Le cause della crisi sono molteplici, ma una in particolare spicca su tutte: la ridotta dimensione delle imprese agricole, in particolare nei territori del Fortore, dell’Alto Tammaro e del Medio Calore. Si tratta per lo più di aziende a conduzione familiare, costrette a fronteggiare l’aumento esorbitante dei costi di gestione e un mercato che non sempre riconosce il giusto valore al loro raccolto e alle loro produzioni.

A questo si aggiunge la situazione di quelle imprese schiacciate dal peso di mutui e prestiti, ormai incapaci di sostenere i crescenti costi di produzione.

«Senza i premi comunitari della PAC – avverte De Leonardis – molte avrebbero già chiuso i battenti. Se l’Unione Europea dovesse ridurre i sostegni, sarebbe un colpo mortale».

A parità di superficie, le piccole e medie aziende specializzate in colture arboree, come vigneti e oliveti, riescono – pur tra molte difficoltà – a resistere meglio all’impatto. Al contrario, per le aziende dedicate alle coltivazioni a seminativo e all’allevamento di bestiame, la situazione appare ben più critica. Gli allevamenti, spesso costituiti da pochi capi, non producono ricavi sufficienti per sostenere investimenti e adeguamenti strutturali. «Senza incentivi pubblici – spiega – sarà impossibile conformarsi alle nuove normative europee in materia di benessere animale e standard igienico-sanitari. Questo comporterà la chiusura di molte stalle e la perdita di un importante patrimonio zootecnico locale.»

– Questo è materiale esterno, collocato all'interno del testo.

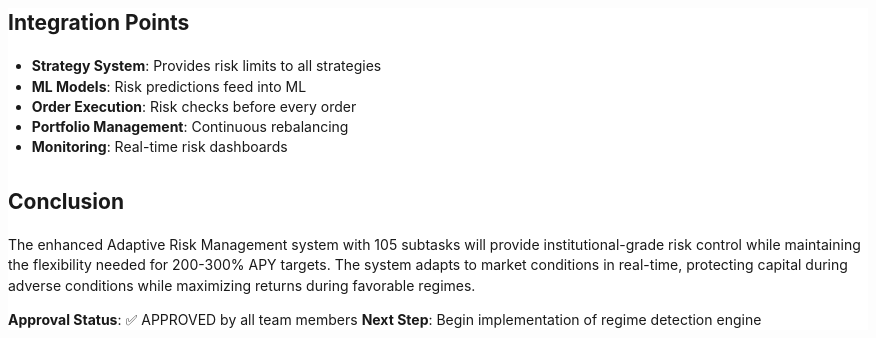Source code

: ## Integration Points

- **Strategy System**: Provides risk limits to all strategies
- **ML Models**: Risk predictions feed into ML
- **Order Execution**: Risk checks before every order
- **Portfolio Management**: Continuous rebalancing
- **Monitoring**: Real-time risk dashboards

## Conclusion

The enhanced Adaptive Risk Management system with 105 subtasks will provide institutional-grade risk control while maintaining the flexibility needed for 200-300% APY targets. The system adapts to market conditions in real-time, protecting capital during adverse conditions while maximizing returns during favorable regimes.

**Approval Status**: ✅ APPROVED by all team members
**Next Step**: Begin implementation of regime detection engine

A gravare ulteriormente sul settore, una cronica carenza infrastrutturale. “L’assenza di collegamenti efficienti – sottolinea De Leonardis – incide pesantemente sulla competitività e sui costi di gestione.” Anche il problema dell’irrigazione è cruciale: vaste aree del Tammaro e del Calore restano inutilizzate o sottosfruttate a causa della scarsa qualità delle acque.
La proposta è chiara: “Servono investimenti in depuratori comunali, invasi e bacini idrici, per immagazzinare e migliorare la qualità delle risorse e favorire la diversificazione produttiva. Solo così si potrà introdurre una reale riconversione e una valida rotazione colturale, elementi chiave per la sostenibilità economica.”

Oltre alle difficoltà materiali, De Leonardis denuncia un limite culturale che frena lo sviluppo del settore: la scarsa propensione alla cooperazione.

“Negli anni ’60 e ’70 fu proprio lo spirito collettivo a far decollare la viticoltura e il tabacco. Come negli inizi del 2000 la crisi della “mucca pazza” stimolò l’aggregazione per cogliere mercati nuovi alle carni sannite. Oggi, l’individualismo è un ostacolo che non possiamo più permetterci. Senza una visione comune, rischiamo di lasciare sole a se stesse troppe aziende agricole.”

De Leonardis chiude con un appello forte e chiaro: “Occorre un piano d’intervento per il nostro agroalimentare. Senza un’iniziativa concordata e strutturata tra produttori e Istituzioni, rischiamo di perdere non solo una parte del nostro comparto produttivo, ma anche un pezzo di identità culturale e territoriale del nostro Sannio.”